### [Entries shown]
⁂

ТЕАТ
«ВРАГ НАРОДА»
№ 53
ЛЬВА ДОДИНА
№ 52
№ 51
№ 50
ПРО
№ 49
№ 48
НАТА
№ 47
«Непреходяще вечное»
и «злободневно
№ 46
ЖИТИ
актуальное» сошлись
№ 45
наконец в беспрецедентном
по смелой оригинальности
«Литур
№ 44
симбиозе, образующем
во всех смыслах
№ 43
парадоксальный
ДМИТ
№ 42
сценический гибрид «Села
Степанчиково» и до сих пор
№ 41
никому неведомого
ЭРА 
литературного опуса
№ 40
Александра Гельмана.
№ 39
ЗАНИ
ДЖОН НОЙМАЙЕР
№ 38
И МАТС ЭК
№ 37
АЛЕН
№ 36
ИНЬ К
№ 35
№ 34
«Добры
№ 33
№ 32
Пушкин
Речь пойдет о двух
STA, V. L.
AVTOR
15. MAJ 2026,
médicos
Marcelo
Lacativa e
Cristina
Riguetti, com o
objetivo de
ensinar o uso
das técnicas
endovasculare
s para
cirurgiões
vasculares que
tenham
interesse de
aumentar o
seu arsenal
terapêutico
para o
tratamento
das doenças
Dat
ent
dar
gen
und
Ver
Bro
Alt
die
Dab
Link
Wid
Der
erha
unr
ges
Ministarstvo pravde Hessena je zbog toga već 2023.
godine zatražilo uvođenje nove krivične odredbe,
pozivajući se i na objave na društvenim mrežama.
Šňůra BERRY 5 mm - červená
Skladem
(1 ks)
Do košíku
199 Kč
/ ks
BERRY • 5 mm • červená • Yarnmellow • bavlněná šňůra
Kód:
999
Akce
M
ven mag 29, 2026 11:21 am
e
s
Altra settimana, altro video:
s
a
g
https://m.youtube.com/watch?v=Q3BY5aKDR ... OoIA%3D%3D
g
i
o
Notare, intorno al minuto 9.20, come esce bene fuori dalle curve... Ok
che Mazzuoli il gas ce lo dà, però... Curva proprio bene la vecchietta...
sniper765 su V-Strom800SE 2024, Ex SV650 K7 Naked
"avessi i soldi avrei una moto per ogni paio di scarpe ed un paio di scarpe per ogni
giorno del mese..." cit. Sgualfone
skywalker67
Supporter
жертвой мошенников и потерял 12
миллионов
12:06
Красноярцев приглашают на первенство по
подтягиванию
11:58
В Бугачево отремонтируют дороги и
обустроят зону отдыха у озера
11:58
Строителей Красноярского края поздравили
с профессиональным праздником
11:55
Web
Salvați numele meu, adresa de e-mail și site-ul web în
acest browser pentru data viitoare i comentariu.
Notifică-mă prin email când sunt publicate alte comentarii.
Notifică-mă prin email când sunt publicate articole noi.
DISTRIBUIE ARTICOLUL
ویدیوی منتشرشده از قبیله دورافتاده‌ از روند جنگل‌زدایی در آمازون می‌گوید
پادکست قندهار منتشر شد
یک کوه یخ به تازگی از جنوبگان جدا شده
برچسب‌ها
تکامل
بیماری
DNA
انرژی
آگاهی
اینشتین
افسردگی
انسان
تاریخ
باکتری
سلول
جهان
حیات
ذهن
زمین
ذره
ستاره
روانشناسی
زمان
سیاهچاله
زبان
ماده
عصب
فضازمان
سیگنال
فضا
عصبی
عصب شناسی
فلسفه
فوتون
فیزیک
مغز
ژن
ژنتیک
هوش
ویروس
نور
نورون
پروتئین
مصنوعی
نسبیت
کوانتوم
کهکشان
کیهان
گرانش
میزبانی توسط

⁂

### [What you are asked to do]
Wherever the word "červená" turns up in a line of the listing, that line counts; report the total as a lone number.

### [Answer section]
2